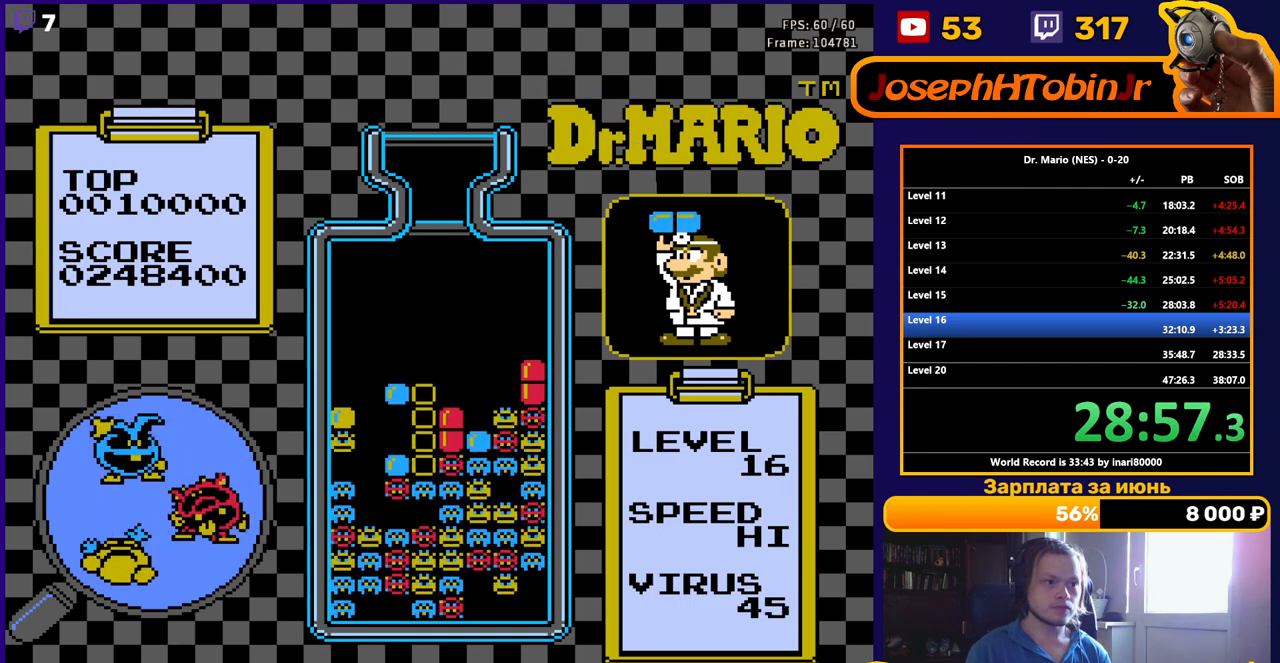
{"buttons": [], "events": [[83, "DPAD_DOWN", "up"], [167, "DPAD_DOWN", "down"], [300, "DPAD_DOWN", "up"]]}
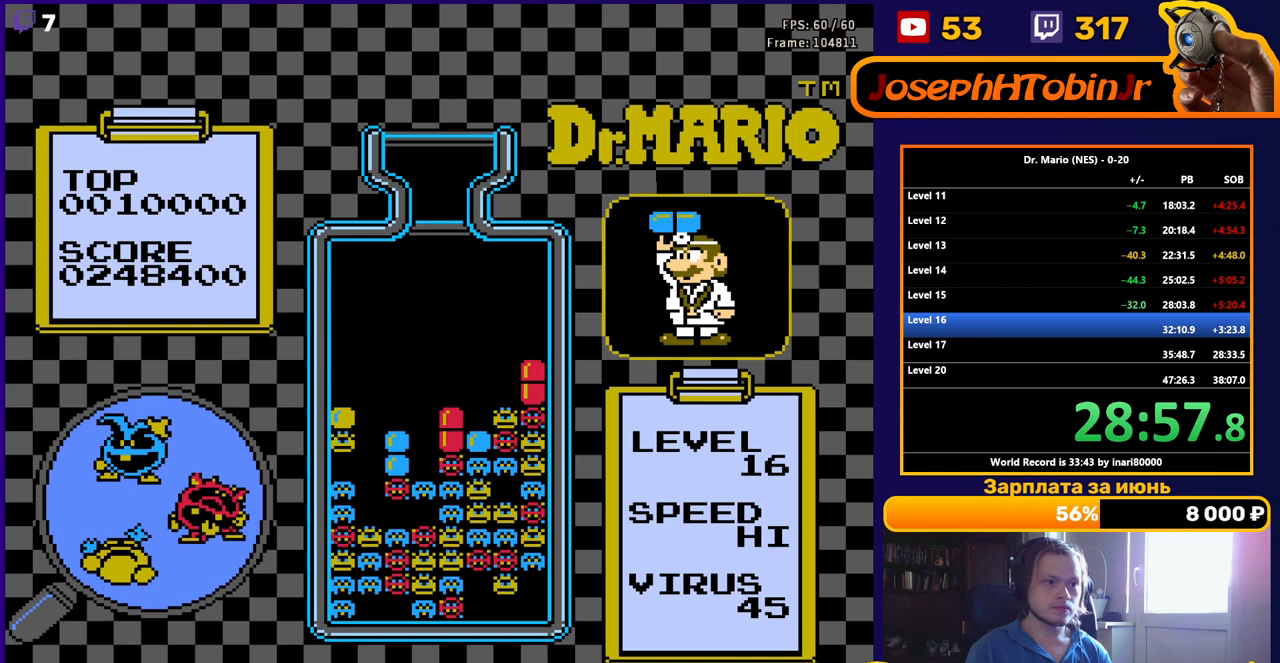
{"buttons": [], "events": []}
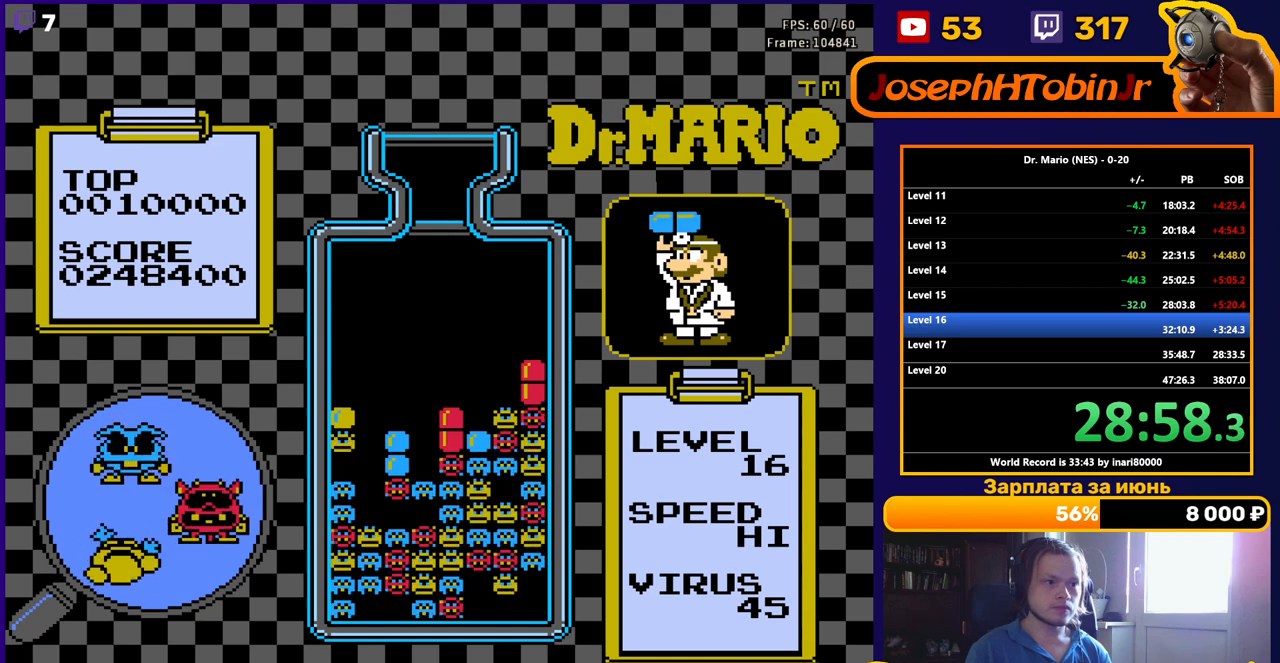
{"buttons": ["DPAD_DOWN"], "events": [[33, "B", "down"], [150, "DPAD_DOWN", "down"], [167, "B", "up"]]}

* [YOUR OBJECTIVE]: Retype the data above exactly. Do not carry over any images.

* [RESULT FOR THIS TASK]:
{"buttons": [], "events": [[83, "DPAD_DOWN", "up"], [167, "DPAD_DOWN", "down"], [300, "DPAD_DOWN", "up"]]}
{"buttons": [], "events": []}
{"buttons": ["DPAD_DOWN"], "events": [[33, "B", "down"], [150, "DPAD_DOWN", "down"], [167, "B", "up"]]}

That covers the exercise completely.